Yoseph masuk ke kamar dengan membawa hasil pemeriksaan terbaru.
"Zard, dokter bilang kalau kondisimu terus stabil seperti ini, kita bisa kembali dalam waktu dua minggu."
Mata Abizard berbinar.
"Benarkah, Ayah? Itu berarti aku bisa segera menemui Almira!"
Yoseph tersenyum, namun ada kekhawatiran di matanya.
"Iya, tapi kamu harus tetap berhati-hati. Jangan terlalu memaksakan diri.
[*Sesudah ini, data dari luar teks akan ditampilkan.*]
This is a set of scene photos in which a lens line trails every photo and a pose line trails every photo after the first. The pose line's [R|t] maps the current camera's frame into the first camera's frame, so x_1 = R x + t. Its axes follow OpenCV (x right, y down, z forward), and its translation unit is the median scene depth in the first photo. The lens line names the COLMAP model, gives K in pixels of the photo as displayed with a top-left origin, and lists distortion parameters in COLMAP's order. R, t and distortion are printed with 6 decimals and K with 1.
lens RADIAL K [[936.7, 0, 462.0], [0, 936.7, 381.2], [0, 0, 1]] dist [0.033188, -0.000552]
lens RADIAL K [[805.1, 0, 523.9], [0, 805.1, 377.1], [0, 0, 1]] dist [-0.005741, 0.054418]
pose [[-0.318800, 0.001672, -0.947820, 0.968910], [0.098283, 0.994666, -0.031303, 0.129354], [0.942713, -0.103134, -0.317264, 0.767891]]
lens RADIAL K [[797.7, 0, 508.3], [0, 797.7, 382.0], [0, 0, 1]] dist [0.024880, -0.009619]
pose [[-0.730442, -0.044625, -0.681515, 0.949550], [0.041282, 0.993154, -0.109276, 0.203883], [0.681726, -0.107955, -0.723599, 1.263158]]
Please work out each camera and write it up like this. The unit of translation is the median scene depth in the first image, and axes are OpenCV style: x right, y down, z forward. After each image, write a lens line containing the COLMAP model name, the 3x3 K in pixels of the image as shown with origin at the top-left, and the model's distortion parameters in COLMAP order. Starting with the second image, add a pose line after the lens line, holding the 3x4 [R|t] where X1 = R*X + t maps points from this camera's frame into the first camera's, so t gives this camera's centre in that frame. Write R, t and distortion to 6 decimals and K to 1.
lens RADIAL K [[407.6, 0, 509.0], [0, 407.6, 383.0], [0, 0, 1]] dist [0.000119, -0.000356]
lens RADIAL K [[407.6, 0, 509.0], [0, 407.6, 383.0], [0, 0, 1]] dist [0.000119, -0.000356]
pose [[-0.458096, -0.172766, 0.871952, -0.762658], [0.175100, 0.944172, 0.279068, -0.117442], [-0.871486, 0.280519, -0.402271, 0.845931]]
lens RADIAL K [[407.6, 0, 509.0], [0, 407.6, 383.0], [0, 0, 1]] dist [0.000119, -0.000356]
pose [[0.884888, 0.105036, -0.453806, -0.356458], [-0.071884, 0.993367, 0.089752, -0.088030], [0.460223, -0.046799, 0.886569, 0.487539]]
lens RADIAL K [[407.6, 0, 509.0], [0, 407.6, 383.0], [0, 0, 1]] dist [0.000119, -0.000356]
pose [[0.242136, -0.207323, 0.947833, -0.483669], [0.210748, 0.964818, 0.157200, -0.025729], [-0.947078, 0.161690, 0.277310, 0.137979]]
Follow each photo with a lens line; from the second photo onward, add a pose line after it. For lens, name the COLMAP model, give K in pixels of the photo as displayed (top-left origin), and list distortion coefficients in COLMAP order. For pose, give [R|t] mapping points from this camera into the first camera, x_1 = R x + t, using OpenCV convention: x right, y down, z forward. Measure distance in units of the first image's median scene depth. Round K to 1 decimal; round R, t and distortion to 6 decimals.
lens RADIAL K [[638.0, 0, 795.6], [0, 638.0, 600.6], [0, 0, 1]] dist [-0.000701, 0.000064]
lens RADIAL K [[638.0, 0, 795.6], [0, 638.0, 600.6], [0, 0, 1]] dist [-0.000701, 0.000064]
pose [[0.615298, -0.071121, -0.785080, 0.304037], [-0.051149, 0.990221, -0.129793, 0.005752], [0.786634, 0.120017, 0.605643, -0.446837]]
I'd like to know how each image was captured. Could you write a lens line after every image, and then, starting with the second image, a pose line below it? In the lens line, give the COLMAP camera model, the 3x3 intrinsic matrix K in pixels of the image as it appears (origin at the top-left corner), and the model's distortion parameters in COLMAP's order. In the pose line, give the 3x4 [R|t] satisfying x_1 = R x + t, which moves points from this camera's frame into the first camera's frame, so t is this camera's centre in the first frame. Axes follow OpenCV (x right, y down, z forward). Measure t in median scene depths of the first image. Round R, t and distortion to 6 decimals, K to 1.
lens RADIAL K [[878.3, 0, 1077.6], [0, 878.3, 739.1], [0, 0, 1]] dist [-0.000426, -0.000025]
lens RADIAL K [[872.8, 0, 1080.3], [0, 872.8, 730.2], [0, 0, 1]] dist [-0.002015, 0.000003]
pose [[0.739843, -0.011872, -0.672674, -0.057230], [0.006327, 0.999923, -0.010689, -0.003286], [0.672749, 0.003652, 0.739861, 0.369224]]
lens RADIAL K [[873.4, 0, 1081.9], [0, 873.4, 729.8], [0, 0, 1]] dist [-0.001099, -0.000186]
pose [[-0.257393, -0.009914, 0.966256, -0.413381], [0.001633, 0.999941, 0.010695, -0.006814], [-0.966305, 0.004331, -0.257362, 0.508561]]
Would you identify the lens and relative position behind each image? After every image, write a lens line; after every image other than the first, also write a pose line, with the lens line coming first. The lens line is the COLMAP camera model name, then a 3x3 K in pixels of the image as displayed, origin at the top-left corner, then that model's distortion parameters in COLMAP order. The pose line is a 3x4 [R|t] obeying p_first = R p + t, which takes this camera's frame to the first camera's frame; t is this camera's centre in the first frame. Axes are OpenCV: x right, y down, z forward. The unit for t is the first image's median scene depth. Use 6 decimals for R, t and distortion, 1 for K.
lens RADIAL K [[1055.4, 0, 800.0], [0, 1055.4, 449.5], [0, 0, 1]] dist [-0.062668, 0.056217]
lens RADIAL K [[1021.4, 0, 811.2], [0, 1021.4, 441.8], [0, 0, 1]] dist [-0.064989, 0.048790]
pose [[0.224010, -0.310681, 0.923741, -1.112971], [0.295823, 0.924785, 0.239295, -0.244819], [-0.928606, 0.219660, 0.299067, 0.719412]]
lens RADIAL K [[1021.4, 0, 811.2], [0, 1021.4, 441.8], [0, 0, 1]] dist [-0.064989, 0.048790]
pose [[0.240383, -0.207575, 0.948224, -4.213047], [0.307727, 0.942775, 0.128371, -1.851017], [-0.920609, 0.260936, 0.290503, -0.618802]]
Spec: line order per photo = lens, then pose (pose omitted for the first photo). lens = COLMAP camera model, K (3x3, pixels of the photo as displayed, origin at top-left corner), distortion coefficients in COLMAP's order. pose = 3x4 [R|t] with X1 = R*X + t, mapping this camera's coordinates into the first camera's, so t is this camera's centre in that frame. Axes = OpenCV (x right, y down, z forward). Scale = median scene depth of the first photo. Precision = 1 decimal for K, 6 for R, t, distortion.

Dan satu lagi, ada sesuatu yang harus kamu tahu."
Abizard menatap ayahnya dengan serius.
"Apa itu?"
"Abigail... dia sepertinya punya rencana sendiri untuk Almira."
Abizard mengepalkan tangan, wajahnya berubah tegang.
"Apa yang dia lakukan?"
"Aku belum tahu pasti, tapi aku mendengar kabar dari salah satu rekan di perusahaan. Abigail terlihat sangat dekat dengan Almira, mungkin lebih dari sekadar teman atau rekan kerja," jelas Yoseph.
Abizard merasa dadanya sesak. Ia tak bisa membiarkan Abigail memanfaatkan Almira. Dalam hati, ia bertekad untuk kembali lebih cepat dari yang direncanakan. Ia harus melindungi Almira sebelum semuanya terlambat.
Di kantor, Abigail semakin intens mendekati Almira. Setiap kesempatan selalu ia manfaatkan untuk membuat Almira nyaman di dekatnya. Namun, Almira mulai merasa ada sesuatu yang tidak beres.
Di salah satu malam lembur, Abigail menatap Almira dengan pandangan lembut.
"Al, tidak bisakah kau membuka hatimu untuk pria lain?."
Almira mendongak, terkejut dengan ucapan itu.
"Maksudmu, Abi?"
Abigail tersenyum samar, lalu duduk di sebelah Almira.
"Yang aku maksud... kenapa kamu tidak membuka hati untuk orang yang selalu ada di sini untukmu? Mungkin dia bisa membuatmu lebih bahagia."
Almira merasa jantungnya berdetak lebih cepat. Ia tahu arah pembicaraan ini, tapi ia belum siap menghadapi kenyataan itu.
"Aku... aku rasa aku harus pulang sekarang. Sudah malam," ujar Almira, berdiri dengan canggung.
Abigail menatapnya dengan sorot kecewa, namun tetap tersenyum.
"Baiklah, aku akan mengantarmu."
Awalnya Almira menolak,namun Abigail selalu memaksanya .Hingga akhirnya Almira kembali menerima ajakan Abigail.